Les associations de défense des sans-papiers à Rennes dénoncent la multiplication ces derniers temps des interpellations de conjoints étrangers de couples mixtes ou de personnes sur le point de se marier dans la région. "On fait les fonds de tiroir", déplore une avocate.
“On arrive en fin d’année, il y a la pression du chiffre et les deux tiers des interpellations se font au domicile des intéressés”, constate un membre de RESF (Réseau éducation sans frontières).

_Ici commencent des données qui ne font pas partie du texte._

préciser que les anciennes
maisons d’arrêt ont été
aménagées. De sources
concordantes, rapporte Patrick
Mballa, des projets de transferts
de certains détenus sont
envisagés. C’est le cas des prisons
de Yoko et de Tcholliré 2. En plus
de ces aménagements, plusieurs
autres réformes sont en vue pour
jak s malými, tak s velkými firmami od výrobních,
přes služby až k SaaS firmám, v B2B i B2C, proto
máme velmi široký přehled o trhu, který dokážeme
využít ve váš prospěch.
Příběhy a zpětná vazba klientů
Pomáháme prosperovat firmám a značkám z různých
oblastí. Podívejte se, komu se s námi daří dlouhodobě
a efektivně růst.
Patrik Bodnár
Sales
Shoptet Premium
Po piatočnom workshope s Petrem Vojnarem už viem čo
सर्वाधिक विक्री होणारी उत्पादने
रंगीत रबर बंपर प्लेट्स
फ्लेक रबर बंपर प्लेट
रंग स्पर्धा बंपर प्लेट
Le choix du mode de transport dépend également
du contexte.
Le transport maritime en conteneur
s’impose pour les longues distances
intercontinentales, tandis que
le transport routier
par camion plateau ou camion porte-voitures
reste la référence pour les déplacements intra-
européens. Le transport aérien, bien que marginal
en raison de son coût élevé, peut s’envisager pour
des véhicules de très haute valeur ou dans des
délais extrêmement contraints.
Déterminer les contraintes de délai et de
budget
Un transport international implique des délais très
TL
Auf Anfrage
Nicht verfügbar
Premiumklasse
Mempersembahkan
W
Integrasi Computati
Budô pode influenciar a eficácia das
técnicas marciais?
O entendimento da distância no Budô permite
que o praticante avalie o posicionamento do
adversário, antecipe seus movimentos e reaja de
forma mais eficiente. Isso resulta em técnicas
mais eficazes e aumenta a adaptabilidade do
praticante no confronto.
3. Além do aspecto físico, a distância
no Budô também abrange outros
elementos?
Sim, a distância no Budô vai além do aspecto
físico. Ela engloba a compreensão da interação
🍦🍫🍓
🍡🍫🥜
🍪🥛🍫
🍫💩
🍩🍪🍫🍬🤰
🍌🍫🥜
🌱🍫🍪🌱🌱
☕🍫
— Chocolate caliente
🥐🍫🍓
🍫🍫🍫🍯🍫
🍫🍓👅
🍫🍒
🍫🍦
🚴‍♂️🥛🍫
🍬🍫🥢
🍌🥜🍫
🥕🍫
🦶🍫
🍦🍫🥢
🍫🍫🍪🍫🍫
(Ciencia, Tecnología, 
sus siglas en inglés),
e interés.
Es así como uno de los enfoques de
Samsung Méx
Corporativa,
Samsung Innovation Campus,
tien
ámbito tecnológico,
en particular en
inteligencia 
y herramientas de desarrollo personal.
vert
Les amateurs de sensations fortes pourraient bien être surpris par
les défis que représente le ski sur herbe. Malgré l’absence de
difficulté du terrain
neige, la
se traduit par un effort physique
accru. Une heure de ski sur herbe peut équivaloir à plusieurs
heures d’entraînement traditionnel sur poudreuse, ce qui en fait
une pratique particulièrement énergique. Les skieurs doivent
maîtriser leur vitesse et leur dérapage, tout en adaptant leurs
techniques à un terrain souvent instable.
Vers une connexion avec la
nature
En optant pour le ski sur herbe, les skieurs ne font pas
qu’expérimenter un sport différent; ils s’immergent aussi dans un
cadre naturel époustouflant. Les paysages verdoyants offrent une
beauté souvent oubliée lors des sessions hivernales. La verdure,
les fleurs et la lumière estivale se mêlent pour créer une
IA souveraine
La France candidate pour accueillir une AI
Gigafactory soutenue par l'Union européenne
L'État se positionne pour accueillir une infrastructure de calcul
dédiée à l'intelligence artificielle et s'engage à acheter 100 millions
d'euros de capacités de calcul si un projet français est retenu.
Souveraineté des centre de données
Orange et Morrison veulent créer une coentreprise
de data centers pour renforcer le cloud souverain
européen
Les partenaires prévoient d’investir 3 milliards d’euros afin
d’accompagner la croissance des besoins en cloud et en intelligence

Cette militante raconte notamment le cas d’Anis, 26 ans, un ressortissant tunisien entré régulièrement en France en juilllet 2006. Titulaire d’un BTS de technicien en électricité industrielle, il travaillait régulièrement dans la région brestoise et devait se marier le 3 octobre à Brest avec Eloïse, jeune étudiante en psychologie. Il a été interpellé deux jours avant son mariage au domicile du couple par la police aux frontières et se trouve depuis lors au centre de rétention administrative de Rennes -Saint-Jacques. Autre cas tout récent: l’expulsion d’un Angolais d’une quarantaine d’années, vivant depuis huit ans en France, marié depuis cinq ans à une française et employé de la société Gelagri à Loudéac (Côtes d’Armor). En mars dernier sa carte de séjour n’a pas été renouvelée, la préfecture estimant qu’il ne vivait plus sous le domicile conjugal, le couple s’étant séparé momentanément durant trois mois. Il a été reconduit hier à la frontière.
“La préfecture a fait preuve d’une déloyauté manifeste dans cette affaire en laissant entendre devant le juge des libertés qui a prononcé une prolongation de sa rétention qu’elle ne prendrait pas de mesure d’éloignement à son encontre, fulmine Mélanie Le Verger, son avocate. J’ai fait appel de la décision du juge qui doit être examinée aujourd’hui. Ce Monsieur a un domicile, un travail, une épouse atteinte du cancer qui n’en a plus que pour quelques mois. On est dans une situation juridique plus qu’ubuesque et une situation humaine dramatique”.
L’avocate constate elle aussi de plus en plus d’interpellations à leur domicile de ressortissants étrangers mariés ou vivant en couples.
“La moindre petite séparation est devenue un prétexte de non-renouvellement des autorisations de séjour, note Mélanie Le Verger. Deux jours peuvent suffire. Les couples mixtes n’ont pas le droit de se disputer. On remarque aussi de plus en plus de dénonciations anonymes, de voisins, de collègues de travail. Une interpellation sur deux se fait sur dénonciation anonyme. On vit dans une société de délation”.
Selon l’avocate, les mariages blancs sont pourtant l’exception et les véritables relations de couple, la règle. Estimant qu’Anis avait une “relation stable” avec Eloïse, avec le projet de fonder une famille, le collectif des Amoureux au Ban Public a demandé qu’il soit remis en liberté pour pouvoir se marier. “Un droit inaliénable inscrit dans la constitution française”, relève une militante du collectif.